▶ **TRAVAIL ATTENDU**: Dans l'extrait sur les Syriens déplacés au Liban, combien coûte par personne le trajet de retour en Syrie évoqué par Mariam Abdallah ?

▶ **EXTRAIT FOURNI**:
--

Dalal Maddalla est une proche de Mariam, elle raconte à Enab Baladi avoir recueilli trois familles déplacées dans sa tente qu’elle décrit comme «modeste»: «Je n’ai pas pu fermer ma tente au nez de mes proches». Dalal explique que les mairies du Liban ont interdit aux associations de distribuer de l’aide d’urgence sauf sous son contrôle, mais lorsque ses proches se sont rendus à la mairie de la commune qu’elle habite, les responsables ont répondu qu’ils réservaient l’aide aux familles libanaises, uniquement.

La mairie empêche également une association caritative d’entrer dans sa tente parce qu’elle abrite des Syriens tandis que d’autres organisations humanitaires ont distribué des couvertures et des matelas à des familles libanaises résidant à proximité du camp.

Mariam Abdallah dit songer à retourner en Syrie, mais le coût du trajet est de presque 200 dollars par personne et de surcroît son mari est recherché par les services de sécurité syriens ce qui signifie qu’elle devra partir avec ses enfants en laissant son mari au Liban.

De nombreux Syriens et des Libanais se sont installés dans les rues avec leurs baluchons. Laila quant à elle a dû fuir Saïda, où elle vivait, en direction de Beyrouth suite à l’intensification des bombardements israéliens. Elle est restée coincée des heures dans les embouteillages pour finalement arriver. Les agents aux barrages instaurés par les autorités, pour faciliter la circulation, ne se sont pas bien comportés avec ceux qui portent des papiers syriens; elle y a essuyé des propos racistes.

Certaines familles syriennes se voient même chassées de leurs logements loués pour permettre d’y accueillir des déplacés libanais.

Ainsi, au fil de la pression des habitants ou de leurs affiliations politiques et/ou communautaires, les mairies du Liban ont vu s’accroître leurs prérogatives en matière de traitement réservé aux Syriens: ils décident de les laisser s’installer ou pas, et dans quelles conditions, de leur imposer des couvre-feux spécifiques.

La mairie de la ville de Saïda a fait évacuer ce mardi 1er octobre les Syriens déplacés du Sud Liban qui s’étaient réfugiés sur les trottoirs de la «place des martyrs» au centre-ville, les enjoignant de partir chercher refuge ailleurs dans des centres d’accueil ou chez des proches.

--

▶ **LIGNES DE DONNÉES**:
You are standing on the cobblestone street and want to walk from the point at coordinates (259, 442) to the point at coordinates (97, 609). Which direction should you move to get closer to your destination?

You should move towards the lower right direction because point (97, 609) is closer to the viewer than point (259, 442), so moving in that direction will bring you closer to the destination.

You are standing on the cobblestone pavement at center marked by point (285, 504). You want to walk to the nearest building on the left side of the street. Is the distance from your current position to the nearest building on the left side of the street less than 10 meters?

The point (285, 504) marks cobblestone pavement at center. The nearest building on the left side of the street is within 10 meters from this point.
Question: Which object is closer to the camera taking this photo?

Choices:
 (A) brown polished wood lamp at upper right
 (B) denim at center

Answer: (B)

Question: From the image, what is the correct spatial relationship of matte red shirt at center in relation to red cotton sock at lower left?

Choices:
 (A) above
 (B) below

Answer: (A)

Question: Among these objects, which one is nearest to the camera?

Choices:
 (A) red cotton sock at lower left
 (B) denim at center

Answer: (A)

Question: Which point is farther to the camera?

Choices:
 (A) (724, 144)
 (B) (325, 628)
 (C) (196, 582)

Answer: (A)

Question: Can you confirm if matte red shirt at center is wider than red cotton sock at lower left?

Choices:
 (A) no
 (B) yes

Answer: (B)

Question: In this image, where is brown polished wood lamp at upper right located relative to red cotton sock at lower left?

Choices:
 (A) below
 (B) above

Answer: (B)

--

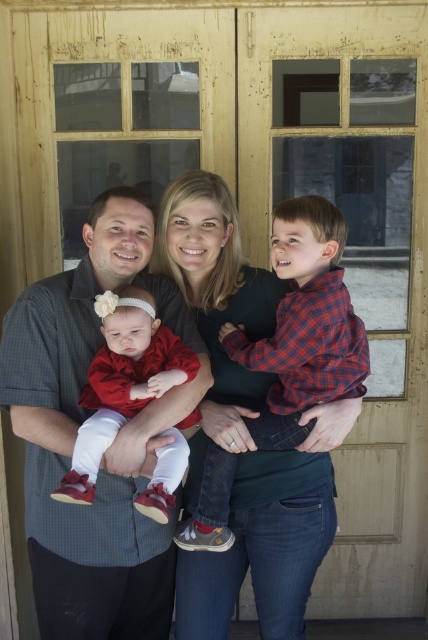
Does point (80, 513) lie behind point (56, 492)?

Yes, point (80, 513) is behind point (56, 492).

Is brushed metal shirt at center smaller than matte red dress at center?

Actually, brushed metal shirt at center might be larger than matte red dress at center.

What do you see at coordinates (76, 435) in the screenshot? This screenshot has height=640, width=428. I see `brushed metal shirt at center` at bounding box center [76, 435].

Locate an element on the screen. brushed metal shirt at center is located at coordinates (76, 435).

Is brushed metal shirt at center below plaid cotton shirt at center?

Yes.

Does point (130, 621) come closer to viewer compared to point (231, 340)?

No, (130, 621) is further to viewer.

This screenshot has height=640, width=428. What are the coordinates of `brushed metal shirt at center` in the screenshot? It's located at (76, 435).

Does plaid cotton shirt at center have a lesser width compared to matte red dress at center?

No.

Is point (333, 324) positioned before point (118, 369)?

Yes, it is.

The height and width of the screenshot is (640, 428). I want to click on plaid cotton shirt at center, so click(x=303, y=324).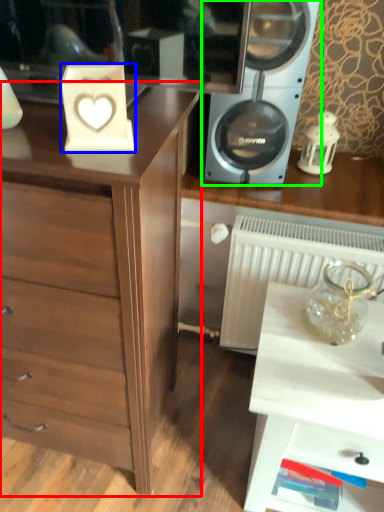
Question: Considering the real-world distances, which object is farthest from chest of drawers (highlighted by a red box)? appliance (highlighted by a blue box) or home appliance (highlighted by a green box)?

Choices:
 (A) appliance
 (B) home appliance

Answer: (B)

--

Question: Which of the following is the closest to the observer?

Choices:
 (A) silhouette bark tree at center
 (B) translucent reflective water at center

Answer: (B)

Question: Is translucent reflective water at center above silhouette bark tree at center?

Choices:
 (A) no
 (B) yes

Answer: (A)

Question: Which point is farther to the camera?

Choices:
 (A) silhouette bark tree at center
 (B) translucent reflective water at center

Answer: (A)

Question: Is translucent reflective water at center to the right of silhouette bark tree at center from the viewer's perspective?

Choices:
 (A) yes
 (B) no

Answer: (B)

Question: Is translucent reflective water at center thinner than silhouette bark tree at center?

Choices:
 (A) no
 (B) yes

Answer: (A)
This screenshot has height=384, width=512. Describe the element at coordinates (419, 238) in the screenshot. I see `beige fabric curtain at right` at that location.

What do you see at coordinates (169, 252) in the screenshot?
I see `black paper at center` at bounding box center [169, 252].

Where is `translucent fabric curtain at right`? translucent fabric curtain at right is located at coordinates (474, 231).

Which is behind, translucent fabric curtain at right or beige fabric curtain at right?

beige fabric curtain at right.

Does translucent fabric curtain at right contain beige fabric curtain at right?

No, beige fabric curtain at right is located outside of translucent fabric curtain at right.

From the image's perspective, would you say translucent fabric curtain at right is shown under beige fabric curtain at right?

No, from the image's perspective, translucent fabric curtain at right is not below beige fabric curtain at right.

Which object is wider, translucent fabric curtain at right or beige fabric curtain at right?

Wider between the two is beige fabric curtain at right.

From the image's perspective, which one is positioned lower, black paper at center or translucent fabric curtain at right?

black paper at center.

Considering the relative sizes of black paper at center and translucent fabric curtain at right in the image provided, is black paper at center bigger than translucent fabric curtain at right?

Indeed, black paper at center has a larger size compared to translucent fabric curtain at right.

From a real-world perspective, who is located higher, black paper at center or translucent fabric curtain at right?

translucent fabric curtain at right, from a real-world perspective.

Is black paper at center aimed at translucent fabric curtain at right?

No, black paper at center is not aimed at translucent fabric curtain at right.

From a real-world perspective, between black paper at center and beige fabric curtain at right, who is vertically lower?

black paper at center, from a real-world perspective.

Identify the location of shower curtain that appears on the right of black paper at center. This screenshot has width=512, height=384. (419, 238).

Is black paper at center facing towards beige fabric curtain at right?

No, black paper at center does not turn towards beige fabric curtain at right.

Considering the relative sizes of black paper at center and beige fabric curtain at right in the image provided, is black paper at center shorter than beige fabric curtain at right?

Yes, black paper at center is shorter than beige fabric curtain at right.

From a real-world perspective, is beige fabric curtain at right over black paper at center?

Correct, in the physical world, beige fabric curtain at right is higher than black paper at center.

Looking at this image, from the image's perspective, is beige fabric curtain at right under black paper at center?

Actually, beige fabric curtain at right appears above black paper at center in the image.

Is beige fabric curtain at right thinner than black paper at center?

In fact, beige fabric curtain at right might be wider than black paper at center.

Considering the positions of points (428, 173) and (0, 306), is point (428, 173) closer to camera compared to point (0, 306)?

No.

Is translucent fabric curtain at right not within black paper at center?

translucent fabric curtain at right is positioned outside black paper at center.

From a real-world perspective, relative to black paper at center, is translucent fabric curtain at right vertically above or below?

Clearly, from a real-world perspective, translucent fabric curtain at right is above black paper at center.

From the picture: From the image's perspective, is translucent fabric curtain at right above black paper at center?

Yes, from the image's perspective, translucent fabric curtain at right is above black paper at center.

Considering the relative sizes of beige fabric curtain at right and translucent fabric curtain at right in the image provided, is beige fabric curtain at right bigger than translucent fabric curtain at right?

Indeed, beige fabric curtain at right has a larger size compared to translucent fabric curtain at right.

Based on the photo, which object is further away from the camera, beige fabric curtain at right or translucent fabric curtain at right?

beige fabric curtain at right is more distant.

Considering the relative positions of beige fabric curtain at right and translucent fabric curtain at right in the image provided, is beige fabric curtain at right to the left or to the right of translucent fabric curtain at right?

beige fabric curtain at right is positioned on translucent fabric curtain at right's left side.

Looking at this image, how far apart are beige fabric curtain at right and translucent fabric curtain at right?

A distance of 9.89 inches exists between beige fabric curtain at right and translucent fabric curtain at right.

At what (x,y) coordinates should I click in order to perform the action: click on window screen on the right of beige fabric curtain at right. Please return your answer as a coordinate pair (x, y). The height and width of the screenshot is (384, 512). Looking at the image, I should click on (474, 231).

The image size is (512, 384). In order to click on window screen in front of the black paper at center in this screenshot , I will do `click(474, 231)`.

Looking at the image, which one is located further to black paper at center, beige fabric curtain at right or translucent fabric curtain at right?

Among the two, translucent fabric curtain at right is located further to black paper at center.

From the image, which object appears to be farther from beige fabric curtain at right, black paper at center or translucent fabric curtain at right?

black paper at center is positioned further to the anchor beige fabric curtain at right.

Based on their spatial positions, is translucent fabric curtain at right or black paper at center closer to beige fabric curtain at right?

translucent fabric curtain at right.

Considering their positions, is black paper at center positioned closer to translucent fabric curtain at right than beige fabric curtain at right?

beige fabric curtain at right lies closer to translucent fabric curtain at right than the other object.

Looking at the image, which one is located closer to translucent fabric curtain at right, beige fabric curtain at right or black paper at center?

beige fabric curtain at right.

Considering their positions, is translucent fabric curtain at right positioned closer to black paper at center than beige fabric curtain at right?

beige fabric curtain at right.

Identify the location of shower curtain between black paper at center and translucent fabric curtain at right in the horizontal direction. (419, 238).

--

▶ **RÉPONSE COMPLÈTE**: Presque 200 dollars par personne.